Aşağıdaki verilerde "Is it true that" ifadesinin geçtiği satırdan başlayıp verilerin sonuna kadar olan satırları, iki uç dahil, hiç değiştirmeden tekrar yazın. Resimleri cevaba koymayın.

>>

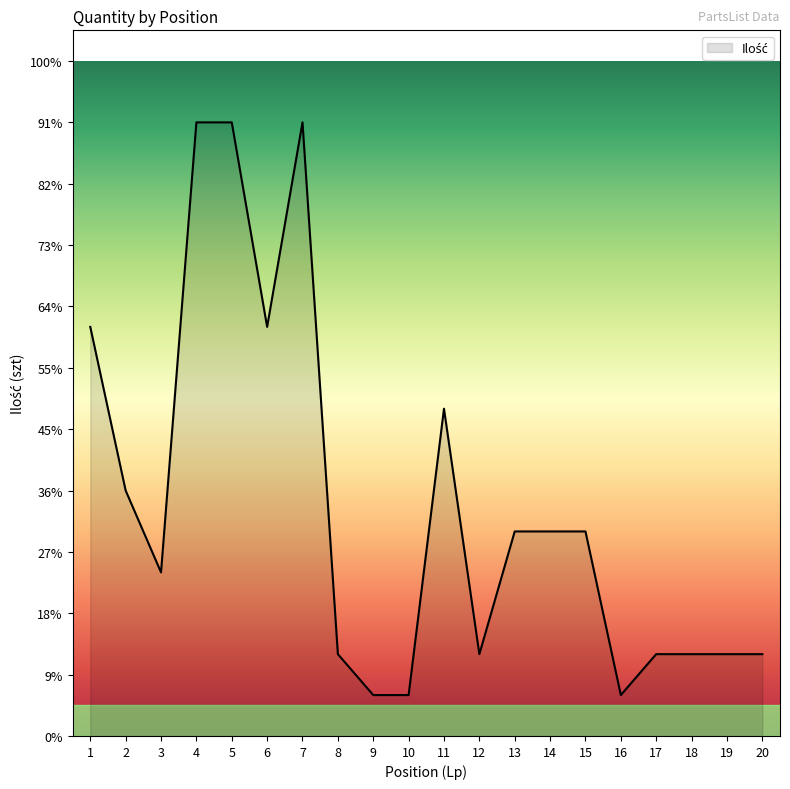

How many interior local valleys (lower than both neighbors) does the data have?

4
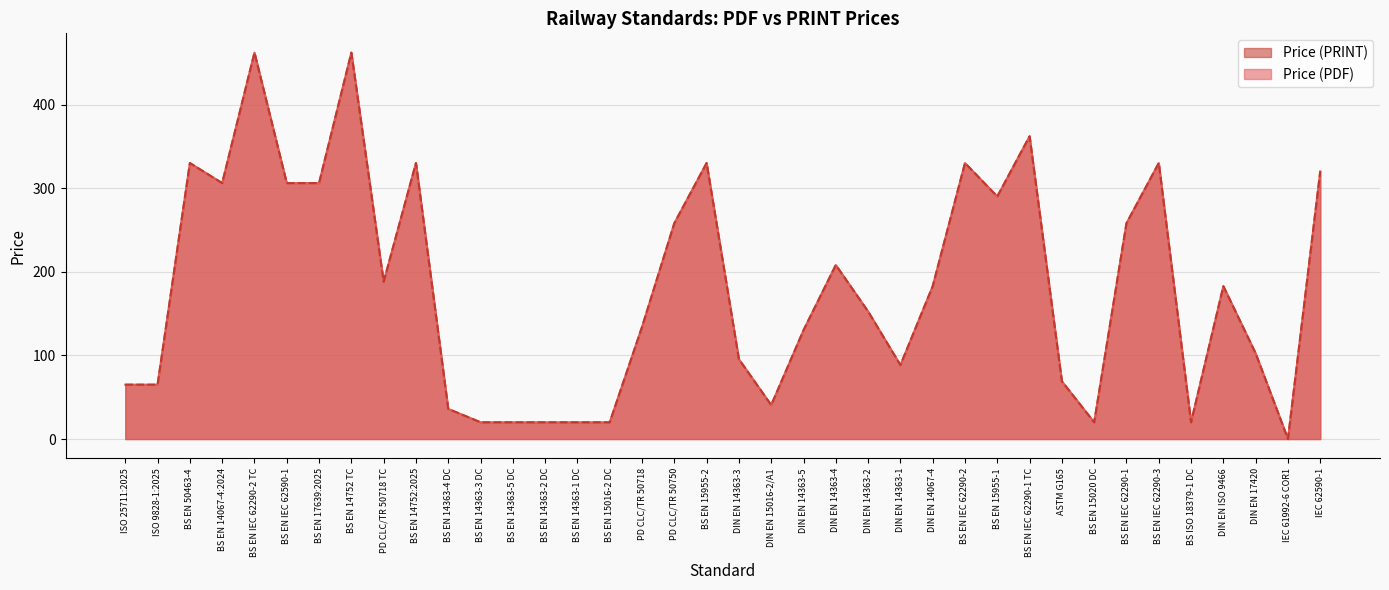

Is it true that Price (PRINT) equals 149.7 at DIN EN 14363-1?

False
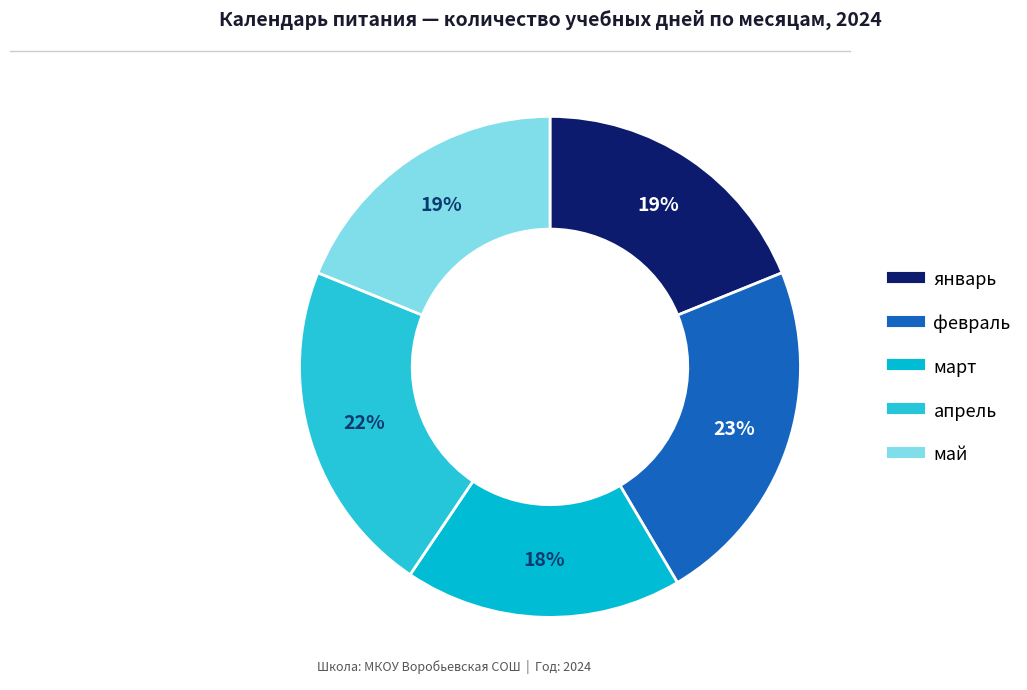

Does февраль represent more than half of the total?

No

<<

Alıştırma cevabı:
Is it true that Price (PRINT) equals 149.7 at DIN EN 14363-1?

False

Does февраль represent more than half of the total?

No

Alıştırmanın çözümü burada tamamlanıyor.